Reynolds remained a guest-starring actor on television while making his film debut with 1961’s Angel Baby. He landed the role of blacksmith Quint Asper in Gunsmoke after Dennis Weaver decided to leave the role of Chester Goode to pursue other roles. It was a stable gig that Matt Dillon actor James Arness remained on for its entire 20-season run.
Gunsmoke‘s Doc Adam star, Milburn Stone, convinced Reynolds to finally take the leap and pursue feature filmmaking. As a result, he once again walked out on a popular network television show in 1965 after 50 episodes, although he didn’t find success right out of the gate. He continued to star on television shows, including Branded and 12 O’Clock High.
Reynolds saw a potential opportunity to have a career direction similar to that of Clint Eastwood, who found success in the Western film genre. He played Rowdy Yates on Rawhide for 217 episodes from 1959 until 1965. However, Eastwood ultimately made some noise with 1964’s A Fistful of Dollars into its sequels For a Few Dollars More and The Good, the Bad, and the Ugly.
David R. Greenland wrote in The Gunsmoke Chronicles: A New History of Television’s Greatest Western that Reynolds sought this very same path that Eastwood went on with “spaghetti Westerns.” He starred in 1967’s Navajo Joe, which he thought was made by Sergio Leone, who made the Dollars Trilogy with Eastwood. However, Sergio Carbucci ultimately was the filmmaker to take it over, which didn’t have any lasting impression as Leone’s films did.
Reynolds later found a great amount of fame further down his career path after Gunsmoke.
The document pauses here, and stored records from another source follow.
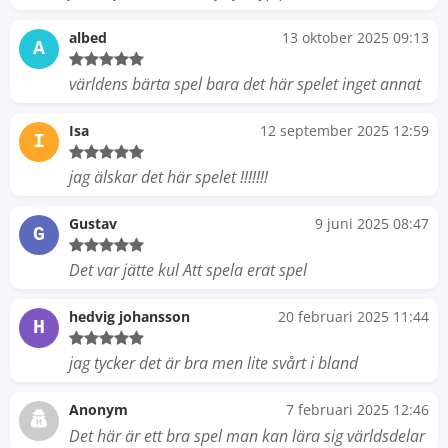
albed
13 oktober 2025 09:13
A
världens bärta spel bara det här spelet inget annat
Isa
12 september 2025 12:59
I
jag älskar det här spelet !!!!!!!
Gustav
9 juni 2025 08:47
G
Det var jätte kul Att spela erat spel
hedvig johansson
20 februari 2025 11:44
H
jag tycker det är bra men lite svårt i bland
Anonym
7 februari 2025 12:46
Det här är ett bra spel man kan lära sig världsdelar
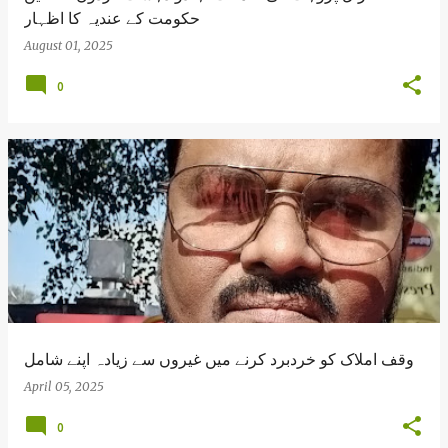
حکومت کے عندیہ کا اظہار
August 01, 2025
0
وقف املاک کو خردبرد کرنے میں غیروں سے زیادہ اپنے شامل
April 05, 2025
0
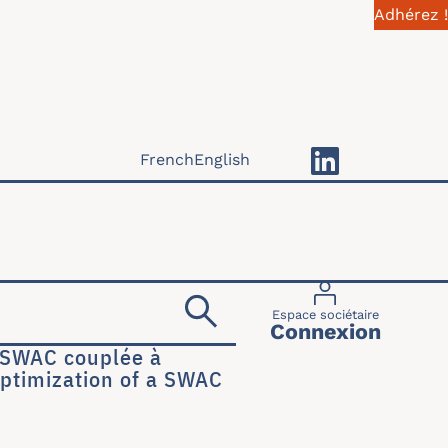
Adhérez !
French
English
Menu du compte 
Espace sociétaire
Connexion
e SWAC couplée à
ptimization of a SWAC
n de SWAC couplée à système OTEC // Internship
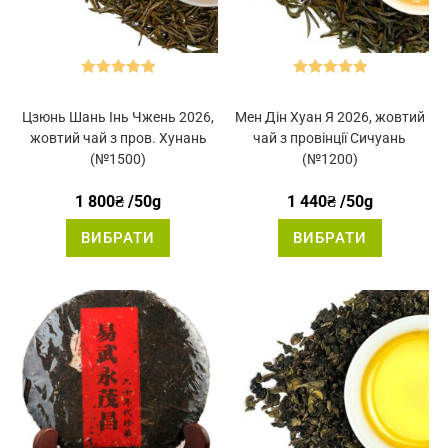
Оцінено в
Оцінено в
5.00
з 5
5.00
з 5
Цзюнь Шань Інь Чжень 2026,
Мен Дін Хуан Я 2026, жовтий
жовтий чай з пров. Хунань
чай з провінції Сичуань
(№1500)
(№1200)
1 800
₴
/50g
1 440
₴
/50g
Цей
Цей
ВИБРАТИ
ВИБРАТИ
товар
товар
має
має
кілька
кілька
варіантів.
варіантів.
Параметри
Параметр
можна
можна
вибрати
вибрати
на
на
сторінці
сторінці
товару
товару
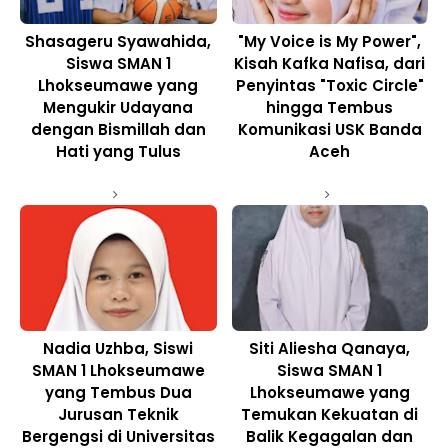
Shasageru Syawahida,
"My Voice is My Power",
Siswa SMAN 1
Kisah Kafka Nafisa, dari
Lhokseumawe yang
Penyintas "Toxic Circle"
Mengukir Udayana
hingga Tembus
dengan Bismillah dan
Komunikasi USK Banda
Hati yang Tulus
Aceh
Nadia Uzhba, Siswi
Siti Aliesha Qanaya,
SMAN 1 Lhokseumawe
Siswa SMAN 1
yang Tembus Dua
Lhokseumawe yang
Jurusan Teknik
Temukan Kekuatan di
Bergengsi di Universitas
Balik Kegagalan dan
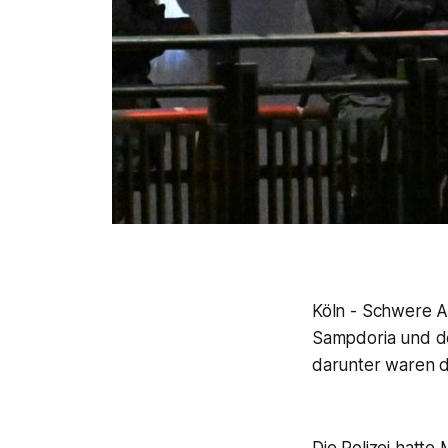
Köln - Schwere 
Sampdoria und de
darunter waren dr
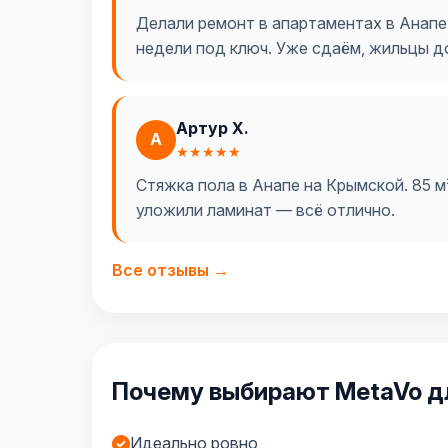
Делали ремонт в апартаментах в Анапе
недели под ключ. Уже сдаём, жильцы д
Артур Х.
А
★★★★★
Стяжка пола в Анапе на Крымской. 85 м²
уложили ламинат — всё отлично.
Все отзывы →
Почему выбирают MetaVo дл
Идеально ровно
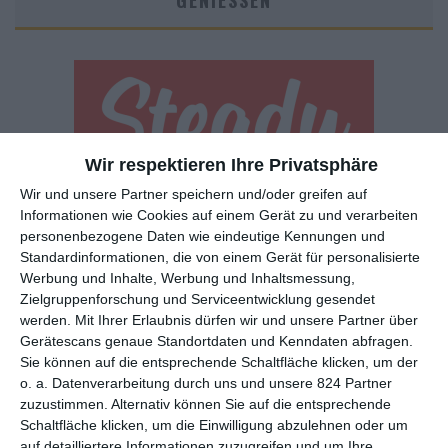
GENIESSEN
Wir respektieren Ihre Privatsphäre
Wir und unsere Partner speichern und/oder greifen auf
Euch gefällt, was wir auf film-rezensionen.de so machen und
Informationen wie Cookies auf einem Gerät zu und verarbeiten
wollt noch mehr? Dann werdet unser Sponsor! Auf
Steady
könnt
personenbezogene Daten wie eindeutige Kennungen und
ihr Mitglied unserer Seite werden und uns damit helfen, unser
Standardinformationen, die von einem Gerät für personalisierte
Angebot weiter auszubauen. Im Gegenzug bekommt ihr je nach
Werbung und Inhalte, Werbung und Inhaltsmessung,
Mitgliedschaft Newsletter, nehmt an exklusiven Gewinnspielen
Zielgruppenforschung und Serviceentwicklung gesendet
teil, könnt Rezensionen wünschen oder euch auf der Seite
werden.
Mit Ihrer Erlaubnis dürfen wir und unsere Partner über
verewigen.
Gerätescans genaue Standortdaten und Kenndaten abfragen.
Sie können auf die entsprechende Schaltfläche klicken, um der
o. a. Datenverarbeitung durch uns und unsere 824 Partner
GENRES
TIPPS
INTERVIEWS
TAGS
zuzustimmen. Alternativ können Sie auf die entsprechende
Schaltfläche klicken, um die Einwilligung abzulehnen oder um
auf detailliertere Informationen zuzugreifen und um Ihre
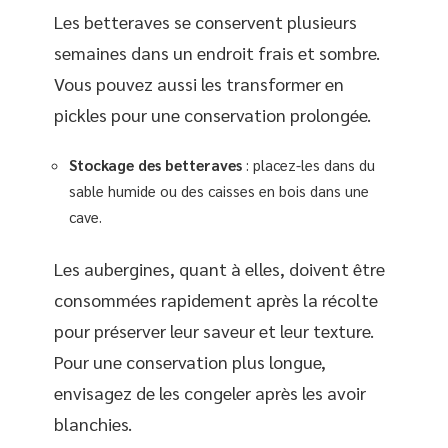
Les betteraves se conservent plusieurs
semaines dans un endroit frais et sombre.
Vous pouvez aussi les transformer en
pickles pour une conservation prolongée.
Stockage des betteraves
: placez-les dans du
sable humide ou des caisses en bois dans une
cave.
Les aubergines, quant à elles, doivent être
consommées rapidement après la récolte
pour préserver leur saveur et leur texture.
Pour une conservation plus longue,
envisagez de les congeler après les avoir
blanchies.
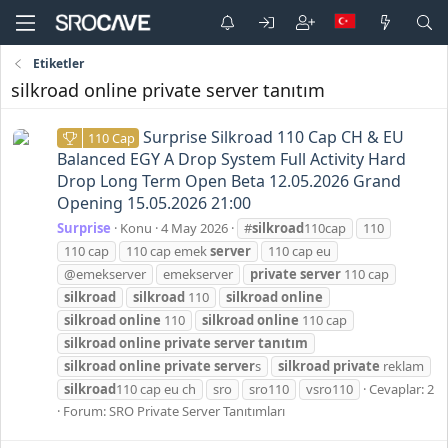
Etiketler
silkroad online private server tanıtım
Surprise Silkroad 110 Cap CH & EU
110 Cap
Balanced EGY A Drop System Full Activity Hard
Drop Long Term Open Beta 12.05.2026 Grand
Opening 15.05.2026 21:00
Surprise
Konu
4 May 2026
#
silkroad
110cap
110
110 cap
110 cap emek
server
110 cap eu
@emekserver
emekserver
private
server
110 cap
silkroad
silkroad
110
silkroad
online
silkroad
online
110
silkroad
online
110 cap
silkroad
online
private
server
tanıtım
silkroad
online
private
server
s
silkroad
private
reklam
silkroad
110 cap eu ch
sro
sro110
vsro110
Cevaplar: 2
Forum:
SRO Private Server Tanıtımları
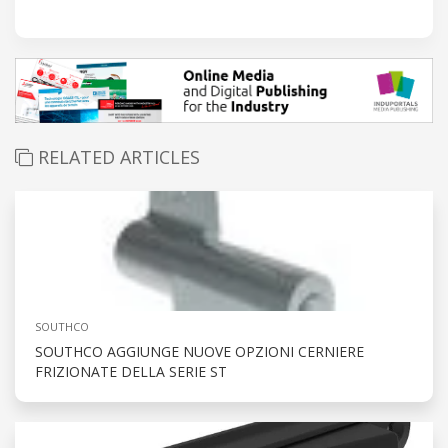
RELATED ARTICLES
SOUTHCO
SOUTHCO AGGIUNGE NUOVE OPZIONI CERNIERE
FRIZIONATE DELLA SERIE ST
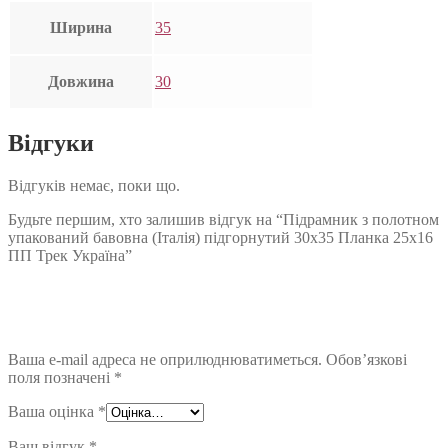
Ширина
35
Довжина
30
Відгуки
Відгуків немає, поки що.
Будьте першим, хто залишив відгук на “Підрамник з полотном
упакований бавовна (Італія) підгорнутий 30х35 Планка 25х16
ПП Трек Україна”
Ваша e-mail адреса не оприлюднюватиметься.
Обов’язкові
поля позначені
*
Ваша оцінка
*
Ваш відгук
*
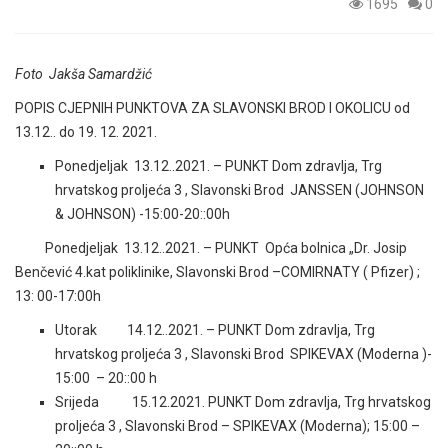
1695
0
Foto Jakša Samardžić
POPIS CJEPNIH PUNKTOVA ZA SLAVONSKI BROD I OKOLICU od
13.12.. do 19. 12. 2021.
Ponedjeljak 13.12..2021. – PUNKT Dom zdravlja, Trg
hrvatskog proljeća 3 , Slavonski Brod JANSSEN (JOHNSON
& JOHNSON) -15:00-20::00h
Ponedjeljak 13.12..2021. – PUNKT Opća bolnica „Dr. Josip
Benčević 4.kat poliklinike, Slavonski Brod –COMIRNATY ( Pfizer) ;
13: 00-17:00h
Utorak 14.12..2021. – PUNKT Dom zdravlja, Trg
hrvatskog proljeća 3 , Slavonski Brod SPIKEVAX (Moderna )-
15:00 – 20::00 h
Srijeda 15.12.2021. PUNKT Dom zdravlja, Trg hrvatskog
proljeća 3 , Slavonski Brod – SPIKEVAX (Moderna); 15:00 –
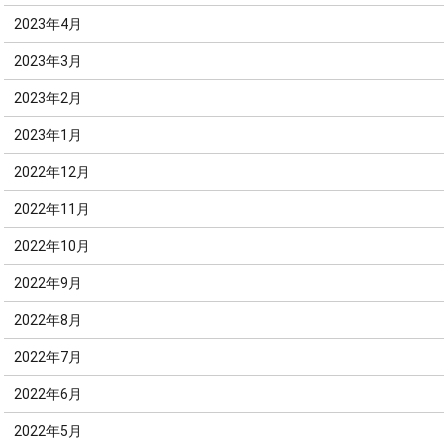
2023年4月
2023年3月
2023年2月
2023年1月
2022年12月
2022年11月
2022年10月
2022年9月
2022年8月
2022年7月
2022年6月
2022年5月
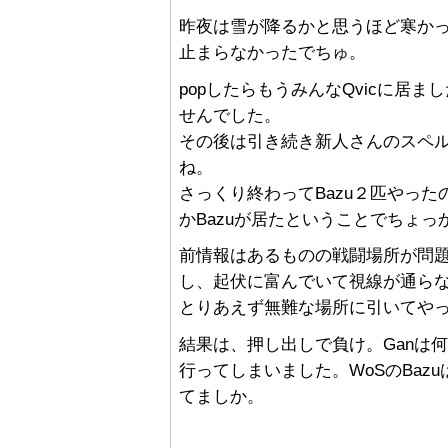
昨夜は雪が降るかと思うほど寒か
止まらなかったでちゅ。
popしたらもうみんなQvicに居
せんでした。
その後は引き続き新人さんのスペル補
ね。
さっくり終わってBazu２匹やったので
かBazuが居たということでちょ
前情報はあるものの戦闘場所が問題だ
し、起伏に富んでいて視線が通ら
とりあえず無難な場所に引いてや
結果は、押し出しで負け。Ganは
行ってしまいました。WoSのBaz
てましか。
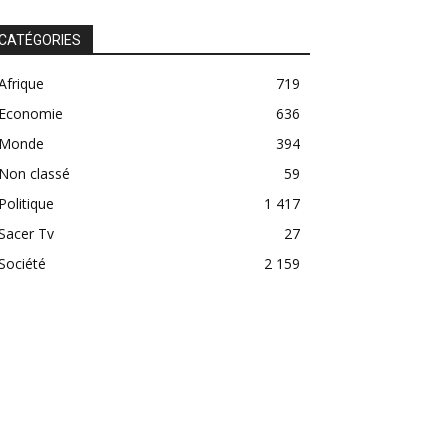
CATÉGORIES
Afrique
719
Economie
636
Monde
394
Non classé
59
Politique
1 417
Sacer Tv
27
Société
2 159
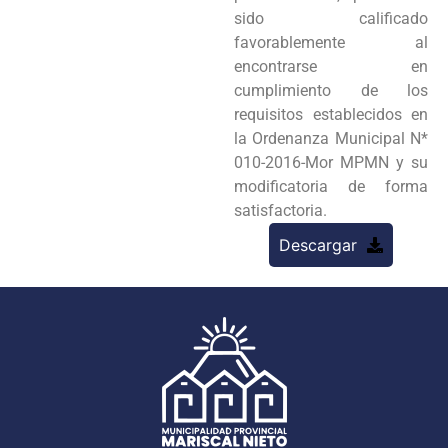
sido calificado
favorablemente al
encontrarse en
cumplimiento de los
requisitos establecidos en
la Ordenanza Municipal N*
010-2016-Mor MPMN y su
modificatoria de forma
satisfactoria.
Descargar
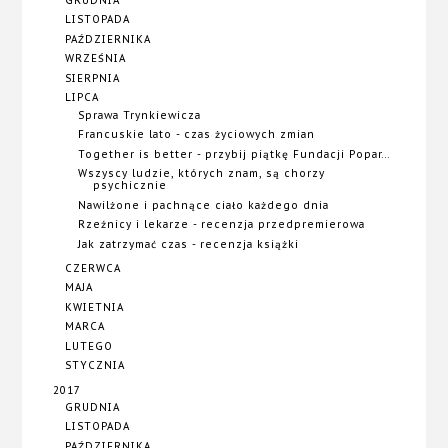
GRUDNIA
LISTOPADA
PAŹDZIERNIKA
WRZEŚNIA
SIERPNIA
LIPCA
Sprawa Trynkiewicza
Francuskie lato - czas życiowych zmian
Together is better - przybij piątkę Fundacji Popar...
Wszyscy ludzie, których znam, są chorzy
psychicznie
Nawilżone i pachnące ciało każdego dnia
Rzeźnicy i lekarze - recenzja przedpremierowa
Jak zatrzymać czas - recenzja książki
CZERWCA
MAJA
KWIETNIA
MARCA
LUTEGO
STYCZNIA
2017
GRUDNIA
LISTOPADA
PAŹDZIERNIKA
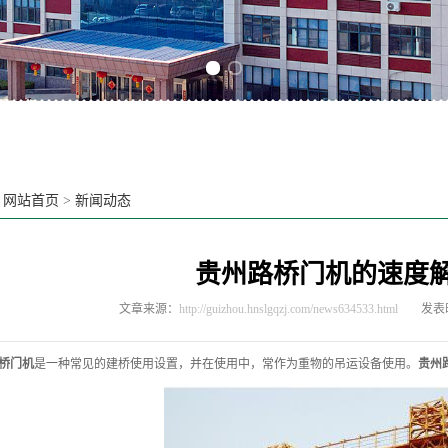
Previous slide
Next slide
：
网站首页
>
新闻动态
贵州路桥门机的速度
文章来源：
http://guizhou.hnslgqzj.com/news634533.html
发表时
桥门机
是一种常见的建桥使用设置，并在使用中，常作为重物的吊运设备使用。
贵州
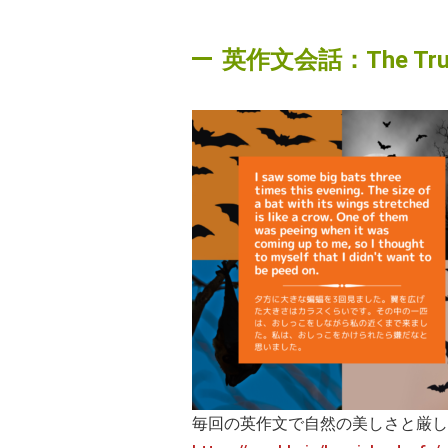
英作文会話：The Truth o
毎回の英作文で自然の美しさと厳し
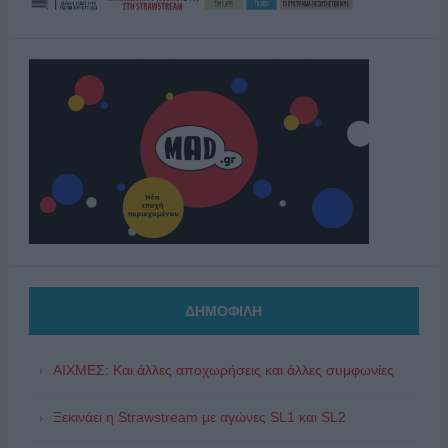
ΔΗΜΟΦΙΛΗ
ΑΙΧΜΕΣ: Και άλλες αποχωρήσεις και άλλες συμφωνίες
Ξεκινάει η Strawstream με αγώνες SL1 και SL2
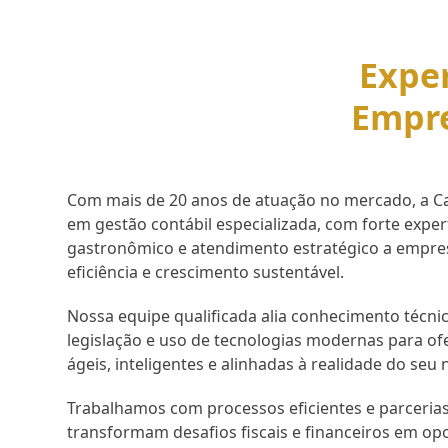
Exper
Empr
Com mais de 20 anos de atuação no mercado, a Cap
em gestão contábil especializada, com forte expe
gastronômico e atendimento estratégico a empr
eficiência e crescimento sustentável.
Nossa equipe qualificada alia conhecimento técnic
legislação e uso de tecnologias modernas para of
ágeis, inteligentes e alinhadas à realidade do seu 
Trabalhamos com processos eficientes e parcerias
transformam desafios fiscais e financeiros em op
He finally had a breakthrough with his performance as Lewis Medlock in 1972’s Deliverance. Reynolds starred in several box office smash hits, including 1974’s The Longest Yard, 1977’s Smokey and the Bandit, and 1978’s Hooper.
The actor went on to earn an Oscar nomination for his stellar work in 1997’s Boogie Nights for the category of Best Actor in a Supporting Role against Robin Williams in Good Will Hunting, Borbert Forster in Jackie Brown, Anthony Hopkins in Amistad, and Greg Kinnear in As Good as It Gets. Williams ultimately won the golden statue for his legendary performance.